Les matières premières et les minerais constituant mon domaine de recherche principal, la chaîne de montagnes au nord d’Oman a été le moment fort du voyage pour moi. Je suis particulièrement reconnaissant d’avoir pu visiter d’anciennes mines où l’on extrayait autrefois de la chromite – un minéral riche en chrome qui est aujourd’hui encore une matière première importante, notamment pour l’industrie sidérurgique. J’ai eu l’occasion de prélever plusieurs échantillons de roches pour la collection du Musée d’histoire naturelle de Berne et pour de futures recherches. C’est lors de la descente que je me suis souvenu combien ces minerais pesaient vraiment.

Le désert, le silence et les rochers

Après ce séjour en montagne, notre itinéraire nous a finalement conduits dans le désert. Je ne m'y suis pas servi de mon marteau de géologue, mais j'y ai découvert un paysage d’une clarté et d’une étendue impressionnantes. Ce vide apparent, presque monotone au premier abord, se révèle rapidement particulièrement riche. C’est en effet là que l'on a l'opportunité très rare de trouver des météorites – même si certains excréments de chameau leur ressemblent étonnamment au premier coup d'oeil.

Les nuits et les levers de soleil dans le désert m’ont laissé une empreinte indélébile. Nous dormions sur de simples lits de camp, directement sous un incroyable ciel étoilé. Le silence, la lumière, les changements de température : tout cela laisse une impression durable.

Nous avons travaillé plusieurs jours dans cet environnement, à réparer les caméras spéciales qui scrutent le ciel la nuit, à la recherche de « boules de feu ». C’était en effet l’un des principaux objectifs de l'expédition. J’ai énormément appris des experts de l’équipe et j'ai découvert comment ces instruments extrêmement complexes fonctionnent.

Un souhait pour l'avenir

Ces dix jours m’ont profondément marqué. Le voyage m’a permi de prendre conscience de l’importance de ce projet, du caractère unique de la collection et de la rigueur scientifique qu'elle exige. Je comprends aujourd’hui pourquoi ce projet a attiré tant de personnes en Oman au cours des 25 dernières années. Lorsque je me promène aujourd’hui dans notre exposition et que je passe devant la vitrine consacrée à Oman, les nombreux souvenirs de ce voyage me reviennent – et avec eux, le souhait tranquille de trouver moi-même un jour, peut-être, une météorite.

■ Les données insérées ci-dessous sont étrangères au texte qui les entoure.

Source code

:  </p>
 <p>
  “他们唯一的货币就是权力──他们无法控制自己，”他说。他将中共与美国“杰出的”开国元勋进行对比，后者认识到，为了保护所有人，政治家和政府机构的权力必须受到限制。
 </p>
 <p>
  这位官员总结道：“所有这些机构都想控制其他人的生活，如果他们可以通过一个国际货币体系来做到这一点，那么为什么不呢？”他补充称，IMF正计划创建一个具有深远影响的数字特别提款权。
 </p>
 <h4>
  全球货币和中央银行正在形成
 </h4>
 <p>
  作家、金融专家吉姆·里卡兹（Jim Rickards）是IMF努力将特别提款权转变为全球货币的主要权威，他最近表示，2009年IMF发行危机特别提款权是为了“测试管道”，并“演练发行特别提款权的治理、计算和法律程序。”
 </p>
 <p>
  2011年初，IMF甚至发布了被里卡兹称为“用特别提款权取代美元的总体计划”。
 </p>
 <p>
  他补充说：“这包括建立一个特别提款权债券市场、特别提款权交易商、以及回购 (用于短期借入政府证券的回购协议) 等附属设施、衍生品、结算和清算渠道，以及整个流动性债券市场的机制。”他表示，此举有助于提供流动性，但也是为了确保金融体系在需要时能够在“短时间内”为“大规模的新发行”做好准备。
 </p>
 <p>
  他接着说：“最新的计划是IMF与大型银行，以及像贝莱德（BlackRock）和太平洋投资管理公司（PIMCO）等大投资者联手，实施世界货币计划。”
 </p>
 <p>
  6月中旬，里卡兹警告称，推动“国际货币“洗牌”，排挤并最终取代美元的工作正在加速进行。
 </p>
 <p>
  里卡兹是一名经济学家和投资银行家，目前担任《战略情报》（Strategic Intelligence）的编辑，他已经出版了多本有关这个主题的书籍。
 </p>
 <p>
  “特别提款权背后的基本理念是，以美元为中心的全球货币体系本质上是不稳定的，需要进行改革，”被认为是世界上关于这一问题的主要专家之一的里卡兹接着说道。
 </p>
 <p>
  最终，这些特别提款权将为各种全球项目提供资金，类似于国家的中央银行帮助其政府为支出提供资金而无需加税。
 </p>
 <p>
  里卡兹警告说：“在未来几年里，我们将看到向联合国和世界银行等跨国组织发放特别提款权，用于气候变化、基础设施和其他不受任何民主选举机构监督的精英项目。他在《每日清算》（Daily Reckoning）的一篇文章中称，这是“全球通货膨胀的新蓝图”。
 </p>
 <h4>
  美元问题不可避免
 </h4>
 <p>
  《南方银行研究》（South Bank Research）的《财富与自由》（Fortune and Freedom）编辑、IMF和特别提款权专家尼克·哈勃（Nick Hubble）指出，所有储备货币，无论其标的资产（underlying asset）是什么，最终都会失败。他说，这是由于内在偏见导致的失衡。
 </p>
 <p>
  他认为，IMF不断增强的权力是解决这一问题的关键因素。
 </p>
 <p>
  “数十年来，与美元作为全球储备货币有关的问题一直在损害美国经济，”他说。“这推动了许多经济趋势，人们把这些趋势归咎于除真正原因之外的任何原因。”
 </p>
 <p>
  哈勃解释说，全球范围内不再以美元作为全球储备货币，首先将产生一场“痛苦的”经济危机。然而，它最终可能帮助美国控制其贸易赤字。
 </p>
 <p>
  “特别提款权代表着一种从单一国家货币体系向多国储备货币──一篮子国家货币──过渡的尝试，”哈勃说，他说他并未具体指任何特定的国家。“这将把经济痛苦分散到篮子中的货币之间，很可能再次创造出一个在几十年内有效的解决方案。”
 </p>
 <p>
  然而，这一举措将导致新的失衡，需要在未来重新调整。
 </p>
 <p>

La collection de météorites du Musée d'histoire naturelle de Berne

Depuis plus de vingt ans, le Musée d’histoire naturelle de Berne prend part à des expéditions de recherche de météorites en Oman. La collection de météorites qui a résulté de ces expéditions dans le désert omanais constitue une rareté pour la science. Elle est le fruit d’une longue collaboration fondée sur la confiance avec le sultanat d’Oman. Beda Hofmann, le prédécesseur de Malte Junge en tant que directeur du département des sciences de la Terre, a initié et entretenu cette relation, et l'a établie sur le plan scientifique. La collection se trouve en Oman, mais une petite partie des météorites est exposée au Musée d'histoire naturelle de Berne, où elle est accessible au public.